It is the star power of the backers of “Miral” that make its release an event worth noting. The other major player behind this historical drama is Harvey Weinstein, the brash chairman of the Weinstein Co., an inventor of modern independent cinema who last month triumphed at the Oscars with “The King’s Speech,” which swept the awards and won for best picture. Weinstein, who, like Schnabel, is Jewish, has acknowledged that “Miral” is “pro-Palestinian,” but has vociferously defended the picture from some prominent Jewish leaders who see it as anti-Israel.
In the weeks leading up to “Miral’s” release, some mainstream Jewish groups, such as the American Jewish Committee (AJC) and the Simon Wiesenthal Center, condemned the drama as agitprop and, in particular, denounced its U.S. premiere at the United Nations earlier this month. “The film has a clear political message which portrays Israel in a highly negative light,” AJC executive director David Harris wrote in a letter to the U.N. “Permit me to ask why the President of the General Assembly would wish to associate himself … with such a blatantly one-sided event.”

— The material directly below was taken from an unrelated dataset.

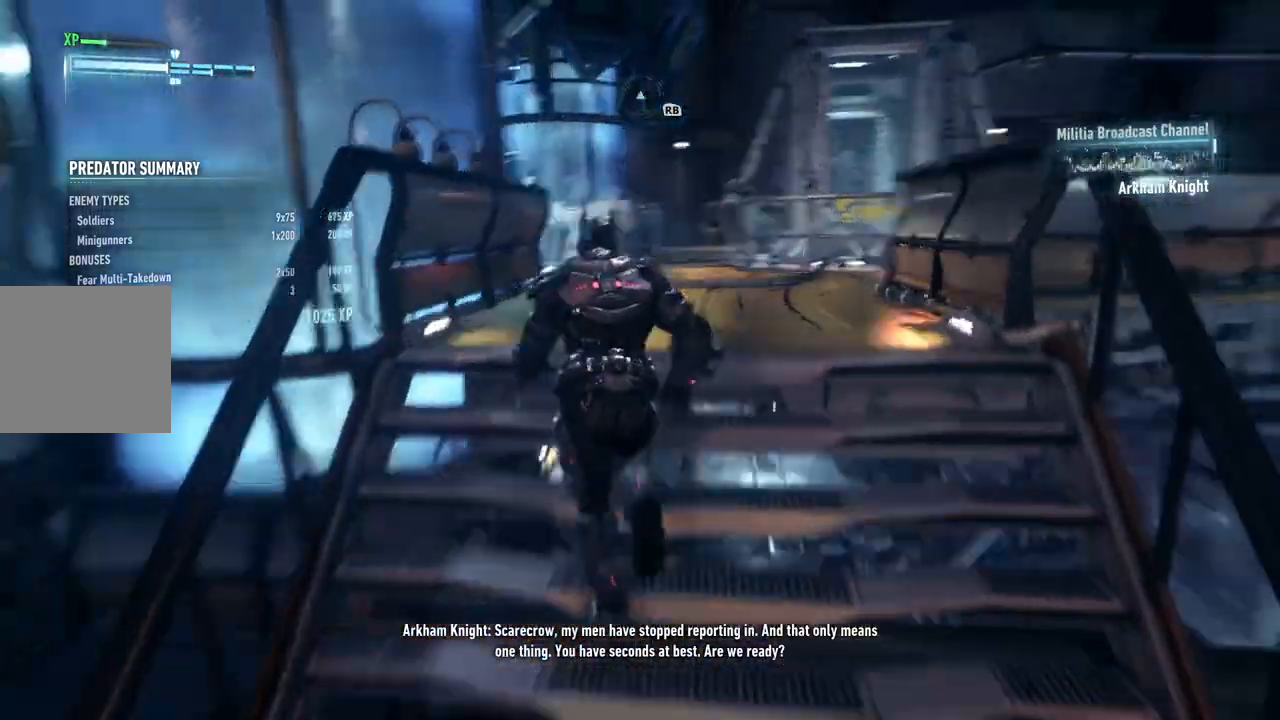
{"buttons": ["A"], "left_stick": "up", "right_stick": "center", "events": [[17, "right_stick", "center"]]}
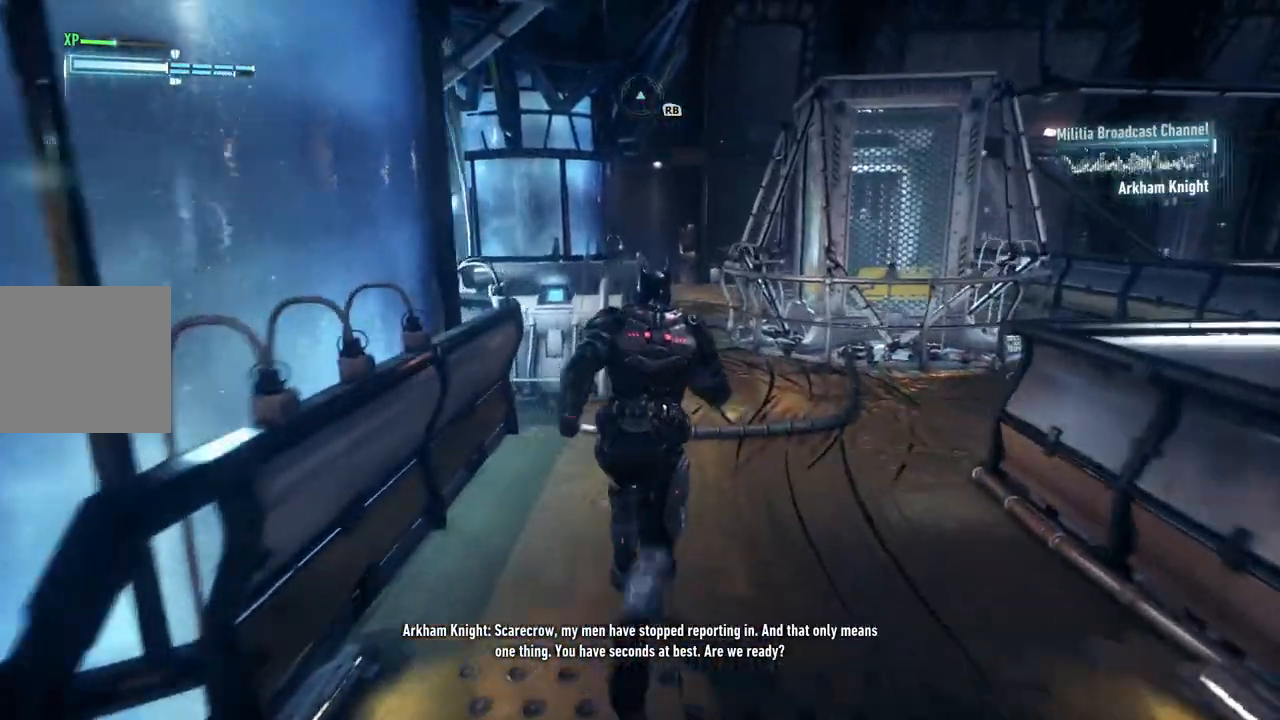
{"buttons": ["A"], "left_stick": "up", "right_stick": "center", "events": [[67, "left_stick", "up-right"], [433, "left_stick", "up"]]}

In a telephone interview from New York last week, Schnabel said he understands why some Jews have condemned his movie — some without even having seen the film: “It comes out of fear,” he said. “The fear that the Holocaust occurred, that ‘we have been [decimated], and we don’t want it to happen again’; that ‘these people, the Palestinians, are against us having a State of Israel, and we must fight for that, no matter what happens.’ But I don’t believe that’s true. I believe a Jewish homeland in Israel is superimportant, and a great thing, but we must have empathy; we have to be sensitive. I don’t think it’s a very encouraging way to look at people, as ‘us and them.’ It isn’t us and them. We are all human beings. And what is good for the Palestinians is also good for the Israelis.”
Among complaints leveled against “Miral” is that it presents Israeli soldiers as one-dimensional villains – but Schnabel doesn’t perceive the filmmaker’s job as a political balancing act. “Just as if I were painting a portrait, I’m dealing with what is in the frame that is related to Rula, and to Miral’s point of view,” he said. “It’s not from my omniscient point of view of a 59-year-old Jewish guy who’s got all these different facts where I have to explain who attacked whom in the Six-Day War. It’s Miral’s family history as it was told to her, and as it was lived by her. And that’s the power of the story. I can’t do this inexhaustible summation of the Israeli-Palestinian conflict. There are just too many stories.”
Not all the filmmaker’s critics are Jewish. “Others have attacked me because the film isn’t pro-Palestinian enough,” Schnabel said. “I really can’t believe I’m even talking about this because ‘Miral’ is a movie about a girl and her family,” he added. “If the movie had been set in Afghanistan, we wouldn’t even be on the telephone today.”
Not that Schnabel is without his own opinion. “When I shot the movie and lived and worked in Israel and in Palestine, I was pretty ashamed of certain situations that I witnessed,” he said. “I felt it was like apartheid over there, and that’s very disappointing. There’s democracy for Jewish people in Israel, but I don’t think there’s democracy for Palestinian people. … When I see a kid with peyos and a yarmulke throwing a rock into a Palestinian home and screaming at them, that doesn’t seem to be the Jewish way to me.”